The house price data consist of 21613 rows of data with 21 different columns.

From the data exploration made, the column identiifications are found to be:

  1. id : Unique ID for each home sold

  2. date : Date of home sale

  3. price : Price for each home sold

  4. bedrooms : Number of bedrooms

  5. bathrooms : Number of bathrooms

  6. sqft_living : Square footage of the apartments interior living space

  7. sqft_lot - Square footage of the land space

  8. floors - Number of floors

  9. waterfront - A dummy variable for whether the apartment was overlooking the waterfront or not

  10. view - An index from 0 to 4 of how good the view of the property was 0 = No view, 1 = Fair 2 = Average, 3 = Good, 4 = Excellent

  11. condition - An index from 1 to 5 on the condition of the apartment,1 = Poor- Worn out, 2 = Fair- Badly worn, 3 = Average, 4 = Good, 5= Very Good

  12. grade - An index from 1 to 13, where 1-3 falls short of building construction and design, 7 has an average level of construction and design, and 11-13 have a high quality level of construction and design.

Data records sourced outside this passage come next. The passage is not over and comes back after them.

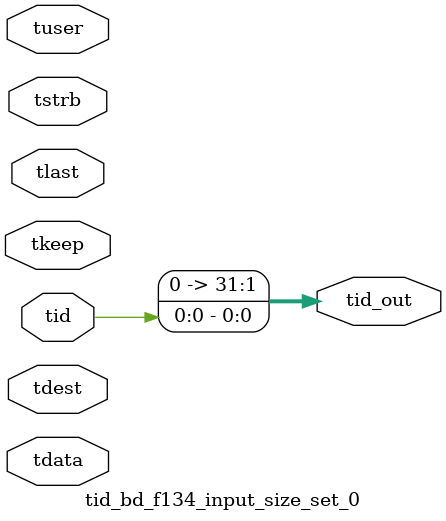
<source format=v>


`timescale 1ps/1ps

module tid_bd_f134_input_size_set_0 #
(
parameter C_S_AXIS_TID_WIDTH   = 1,
parameter C_S_AXIS_TUSER_WIDTH = 0,
parameter C_S_AXIS_TDATA_WIDTH = 0,
parameter C_S_AXIS_TDEST_WIDTH = 0,
parameter C_M_AXIS_TID_WIDTH   = 32
)
(
input  [(C_S_AXIS_TID_WIDTH   == 0 ? 1 : C_S_AXIS_TID_WIDTH)-1:0       ] tid,
input  [(C_S_AXIS_TDATA_WIDTH == 0 ? 1 : C_S_AXIS_TDATA_WIDTH)-1:0     ] tdata,
input  [(C_S_AXIS_TUSER_WIDTH == 0 ? 1 : C_S_AXIS_TUSER_WIDTH)-1:0     ] tuser,
input  [(C_S_AXIS_TDEST_WIDTH == 0 ? 1 : C_S_AXIS_TDEST_WIDTH)-1:0     ] tdest,
input  [(C_S_AXIS_TDATA_WIDTH/8)-1:0 ] tkeep,
input  [(C_S_AXIS_TDATA_WIDTH/8)-1:0 ] tstrb,
input                                                                    tlast,
output [(C_M_AXIS_TID_WIDTH   == 0 ? 1 : C_M_AXIS_TID_WIDTH)-1:0       ] tid_out
);

assign tid_out = {tid[0:0]};

endmodule


</source>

  13. sqft_above - The square footage of the interior housing space that is above ground level

  14. sqft_basement - The square footage of the interior housing space that is below ground level

  15. yr_built - The year the house was initially built

  16. yr_renovated - The year of the house’s last renovation

  17. zipcode - What zipcode area the house is in

  18. lat - Lattitude

  19. long - Longitude

  20. sqft_living15 - The square footage of interior housing living space for the nearest 15 neighbors

  21. sqft_lot15 - The square footage of the land lots of the nearest 15 neighbors






  1. Understanding the Data

As no description was provided following the dataset, we began with establishing our general understanding about the dataset and identify the input and output variables. Upon exploration, we found that the data consist of 21613 rows and 21 columns.


2.0 Data Cleaning

At this stage, we identify the columns that could be the input variables and which columns are to be the output column. The dplyr package is install before running the cleaning process. The steps involved including of:

  1. Selecting the columns

  2. Filtering the data

  3. Arranging the data

  4. Removing out the redundant data

  5. Converting integer data type into factor

  6. Mutate

  7. Grouping the data according to its categories.